The startup community that resides in downtown Manhattan’s JLABS space recently welcomed a new neighbor. Eagle Genomics, the “Microbiome AI Discovery Platform” launched their first location in the United States, with already existing locations in Paris and the U.K.
JLABS@NYC is a life science incubator in downtown NYC. The labs “provide a flexible environment for start-up companies pursuing new technologies and research platforms to advance medical care.”
The evening event kicked off with comments from Anthony Finbow, CEO of Eagle Genomics, and the story of Alexander Fleming’s discovery of penicillin and antibiotics’ role in “profoundly changing our society.” He explained how, along with the discoveries of Koch and Pasteur, these early founders of the field of microbiology “shaped the entire context of how our society has understood about health and wellness over the last 100 years.”
But, he noted, “something profound is changing in our society.” A “secular change in the way we perceive the microbes around us is leading us on a different path.”

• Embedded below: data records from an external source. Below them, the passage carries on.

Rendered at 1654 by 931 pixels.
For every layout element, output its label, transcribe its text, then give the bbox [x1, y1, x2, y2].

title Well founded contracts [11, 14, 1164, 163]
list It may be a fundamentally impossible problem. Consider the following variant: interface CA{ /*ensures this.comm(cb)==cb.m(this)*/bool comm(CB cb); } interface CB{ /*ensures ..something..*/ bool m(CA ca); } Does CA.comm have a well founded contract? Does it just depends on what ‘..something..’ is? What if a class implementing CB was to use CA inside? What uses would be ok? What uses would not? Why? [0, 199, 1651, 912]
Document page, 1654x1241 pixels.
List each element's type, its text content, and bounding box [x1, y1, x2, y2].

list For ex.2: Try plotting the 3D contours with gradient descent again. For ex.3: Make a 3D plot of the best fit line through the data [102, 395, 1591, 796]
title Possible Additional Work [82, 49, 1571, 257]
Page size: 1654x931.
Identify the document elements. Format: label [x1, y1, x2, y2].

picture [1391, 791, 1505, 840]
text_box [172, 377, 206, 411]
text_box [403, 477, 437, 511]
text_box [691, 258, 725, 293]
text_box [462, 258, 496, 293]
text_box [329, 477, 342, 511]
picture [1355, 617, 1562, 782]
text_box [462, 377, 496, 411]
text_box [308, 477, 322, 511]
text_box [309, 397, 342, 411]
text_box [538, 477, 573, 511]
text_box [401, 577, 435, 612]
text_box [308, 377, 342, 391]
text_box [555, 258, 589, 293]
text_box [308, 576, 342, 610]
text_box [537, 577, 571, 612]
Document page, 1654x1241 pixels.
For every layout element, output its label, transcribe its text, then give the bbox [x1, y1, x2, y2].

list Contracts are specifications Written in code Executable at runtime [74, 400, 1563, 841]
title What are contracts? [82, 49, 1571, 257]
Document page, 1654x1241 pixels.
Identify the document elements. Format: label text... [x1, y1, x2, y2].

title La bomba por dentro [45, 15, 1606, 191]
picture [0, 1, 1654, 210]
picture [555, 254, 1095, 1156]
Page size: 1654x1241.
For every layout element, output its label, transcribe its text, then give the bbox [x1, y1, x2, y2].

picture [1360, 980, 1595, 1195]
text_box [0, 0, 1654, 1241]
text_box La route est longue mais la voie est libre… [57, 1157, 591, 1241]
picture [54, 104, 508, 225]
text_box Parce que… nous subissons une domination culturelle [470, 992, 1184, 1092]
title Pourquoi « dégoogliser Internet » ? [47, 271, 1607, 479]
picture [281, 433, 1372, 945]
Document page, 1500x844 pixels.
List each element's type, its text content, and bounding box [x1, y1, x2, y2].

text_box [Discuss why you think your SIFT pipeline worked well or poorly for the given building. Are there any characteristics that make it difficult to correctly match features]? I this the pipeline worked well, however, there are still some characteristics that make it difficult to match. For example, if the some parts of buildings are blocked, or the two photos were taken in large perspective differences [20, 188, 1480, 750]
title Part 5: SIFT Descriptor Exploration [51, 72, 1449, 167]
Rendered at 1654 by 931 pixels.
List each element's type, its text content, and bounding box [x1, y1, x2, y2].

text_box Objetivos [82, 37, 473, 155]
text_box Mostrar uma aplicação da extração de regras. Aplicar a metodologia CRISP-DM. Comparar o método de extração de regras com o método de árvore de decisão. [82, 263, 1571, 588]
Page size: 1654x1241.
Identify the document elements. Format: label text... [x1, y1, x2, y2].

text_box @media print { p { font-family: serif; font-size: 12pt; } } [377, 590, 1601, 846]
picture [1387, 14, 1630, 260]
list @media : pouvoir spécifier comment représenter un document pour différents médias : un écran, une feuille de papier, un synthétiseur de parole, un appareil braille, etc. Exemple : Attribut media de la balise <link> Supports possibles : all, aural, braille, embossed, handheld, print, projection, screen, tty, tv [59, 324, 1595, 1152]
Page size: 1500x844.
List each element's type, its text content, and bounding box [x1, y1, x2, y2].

Enter Eagle. They want to “provide the bridge between the data and the insight” to equip scientists to do more productive and faster research. If microbiology is a data science, Finbow notes, then we need to equip scientists with the tools, mechanisms, and environment to do the science in a more productive way than has been possible before.
Finbow tells GEN that although Eagle was founded in 2008, they initially didn’t focus on the microbiome. When he took on the role of CEO last year, he pivoted the company’s focus to the microbiome because “he sees a big opportunity for enterprise-sized organizations to research these microbial communities, understand how they impact human health and the planet, and then use that information to produce safer and more effective products.” His motivation includes a brush with death in 2005 after being diagnosed with an autoimmune disease that, Finbow suspects, was associated with an antibiotic therapy he had previously undergone to treat an ulcer.
Finbow sees roles for Eagle in the industries of food and nutraceuticals, health and personal care, and agriculture. Like the animal in its moniker, the company’s goals are lofty, with sights to “address the major challenges facing humanity around the microbiome.”
If you can make it here, you can make it anywhere
What does a company that refers to itself as “the life sciences knowledge discovery platform company” do? Their expertise is in curating, analyzing, and interpreting life sciences data. In combination with Microsoft’s Azure cloud technology and Cognitive Services’ AI-augmented platform, the goal is to enable customers to gain new insights in the microbiome, particularly its application in healthcare, personal care, cosmetics, and food. The platform is already deployed in global companies including Unilever and GSK.
The e[automateddatascientist] platform “puts data science at the fingertips of scientists” to “transform data into actionable insights that drive scientific decision making.” With the challenges around data management becoming a growing problem, Eagle genomics will “remove the pain in data management.”
The company’s website lists examples of their projects, including a microbiome-based toothpaste product made by Unilever. Eagle notes that Unilever’s data analysis software lacked in computing power to run the analysis. But, in partnering with them, Eagle created a cloud-based system architecture that “provided an opportunity for limitless expansion and enabled parallel analysis.”
Another example comes from a search for molecular biomarkers for acute pancreatitis with Glaxo Smith Kline. In a study resulting in over a thousand measurements with “detailed clinical, protein, and metabolomic, including longitudinal, data types available” Eagle created a platform for biomarker discovery.
A collaboration between Horizon Discovery and Eagle established a high-quality sequence map based on Horizon’s GS Knock-Out CHO K1 cell line. Eagle Genomics was commissioned to complete the high-quality genome assembly and gene annotation, using technology in collaboration with the Ensembl group at the European Bioinformatics Institute (EMBL-EBI).
The launch hosted a panel, including Dirk Gevers, PhD, global head of microbiome solutions, World Without Disease Accelerator at Janssen; Sam Samaras, PhD, global vice president science & technology, beauty and personal care R&D at Unilever; David Houlding, principal healthcare lead, industry experiences, Cloud + AI at Microsoft; and Rob Genieser, managing partner of venture capital firm ETF Partners (Eagle’s venture capital funder). The group reflected on the importance of focusing on the microbiome and the almost limitless roles that it plays in our lives.